His young body was fatigued and worn from living on the streets. Being fed and cared for felt luxurious, something he could get used to. He learned the man that picked him up at the station worked for an organization called Salaam Baalak Trust (SBT) Salaam Baalak provides a safe environment for the children rescued from the streets. Since 1988 they offer quality education, nutrition and healthcare for the lost children of Delhi.
Deva needed time to develop trust for his rescuer and SBT, and eventually, that trust built. He began classes in the third floor walk up at SBT. Along with his daily studies he also learned about sanitation and nutrition. As time passed, he grew stronger, healthier and more interested in his studies. He slowly worked his way through SBT education program. He flourished while there, a striking difference from the disheveled eleven year old boy that was picked up at the rail station years earlier.
Today, as part of Salaam Baalak outreach program, guided city walks are provided. For a mere $5, a former street kid will escort anyone interested through the dingy back alleys of Delhi. The same streets that Deva once called home. The guide explains life on the streets for a child and the assistance Salaam Baalak provides.
I took one of SBT‘s city walks and Deva was my guide.

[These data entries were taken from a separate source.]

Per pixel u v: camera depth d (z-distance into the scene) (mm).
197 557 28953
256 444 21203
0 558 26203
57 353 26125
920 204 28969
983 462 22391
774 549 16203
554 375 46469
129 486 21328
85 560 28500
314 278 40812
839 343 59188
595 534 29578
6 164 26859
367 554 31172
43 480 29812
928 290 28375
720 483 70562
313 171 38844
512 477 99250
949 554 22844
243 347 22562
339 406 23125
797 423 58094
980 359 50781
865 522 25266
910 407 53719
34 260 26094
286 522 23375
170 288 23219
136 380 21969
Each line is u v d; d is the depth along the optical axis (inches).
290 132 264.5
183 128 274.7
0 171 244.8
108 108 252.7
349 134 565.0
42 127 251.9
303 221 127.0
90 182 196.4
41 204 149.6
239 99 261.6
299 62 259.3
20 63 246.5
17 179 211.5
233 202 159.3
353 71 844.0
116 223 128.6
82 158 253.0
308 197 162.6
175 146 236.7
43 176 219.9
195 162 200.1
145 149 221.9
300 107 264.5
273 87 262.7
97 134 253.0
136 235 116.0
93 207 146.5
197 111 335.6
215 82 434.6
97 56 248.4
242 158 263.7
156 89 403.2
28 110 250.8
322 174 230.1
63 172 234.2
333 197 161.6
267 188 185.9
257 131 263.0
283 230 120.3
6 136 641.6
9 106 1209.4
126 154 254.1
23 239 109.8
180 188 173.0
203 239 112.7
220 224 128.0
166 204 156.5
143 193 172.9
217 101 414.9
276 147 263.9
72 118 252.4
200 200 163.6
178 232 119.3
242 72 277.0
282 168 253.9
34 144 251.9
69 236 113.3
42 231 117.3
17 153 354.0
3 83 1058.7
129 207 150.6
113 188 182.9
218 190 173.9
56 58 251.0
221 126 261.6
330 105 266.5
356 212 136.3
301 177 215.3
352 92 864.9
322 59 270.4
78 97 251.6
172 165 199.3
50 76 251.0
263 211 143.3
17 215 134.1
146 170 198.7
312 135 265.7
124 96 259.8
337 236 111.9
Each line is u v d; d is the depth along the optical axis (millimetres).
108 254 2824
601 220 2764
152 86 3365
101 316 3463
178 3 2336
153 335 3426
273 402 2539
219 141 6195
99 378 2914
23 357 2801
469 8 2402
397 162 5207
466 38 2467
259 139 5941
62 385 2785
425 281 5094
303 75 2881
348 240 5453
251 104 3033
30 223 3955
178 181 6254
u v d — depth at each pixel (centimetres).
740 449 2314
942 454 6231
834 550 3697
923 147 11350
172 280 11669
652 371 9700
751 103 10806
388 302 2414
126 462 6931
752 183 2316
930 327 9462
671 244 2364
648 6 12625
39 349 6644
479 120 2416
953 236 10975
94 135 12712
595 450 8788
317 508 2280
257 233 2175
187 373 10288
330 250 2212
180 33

I am not telling you this story for you to support Salaam Baalak https://www.salaambaalaktrust.com/who-we-are.php. That’s up to you. However, I am telling you this story because life isn’t always what it may appear to be. Circumstances sometimes happen beyond anyone’s control, where you are delivered to a situation beyond comprehension.
There are many compelling stories of life on the street. All I ask of you is to hold a compassionate ear and an open heart to each and every one of those stories. Listen without judgement.
Salaam Baalak Trust rose out of the 1988 Indian movie, Salaam Bombay, chronicling the day to day life of children living in the slums of Bombay. The writer and director, Mira Nair, deeply moved by the lost children’s horrific story, started the organization. The movie Salaam Bombay was the precursor to the Academy Award winning film Slumdog Millionaire.
Because of Mira Nair’s connection to the movie industry, a street-based Theatre Action Group was formed teaching the street children all aspects of the arts. Scholarships are awarded to a few graduates each year that have successfully completed the program. The success stories of these children are numerous. The professions of some graduates are impressive, ranging from photographers to engineers. Since 1988, SBT has cared for and protected more than 80,000 children. These children are lost no more.
Deva is now 19 years old. He sent for his brother in Mumbai, who now lives with him in Delhi. His sister is married and living in Mumbai. His father still struggles. Today, Deva escorts visitors on daily SBT city walks. He teaches his brother about life and is focused on getting a scholarship. Deva aspires to become an actor.
As in all good Bollywood movies, this is Deva’s happy ending...or is it just the beginning?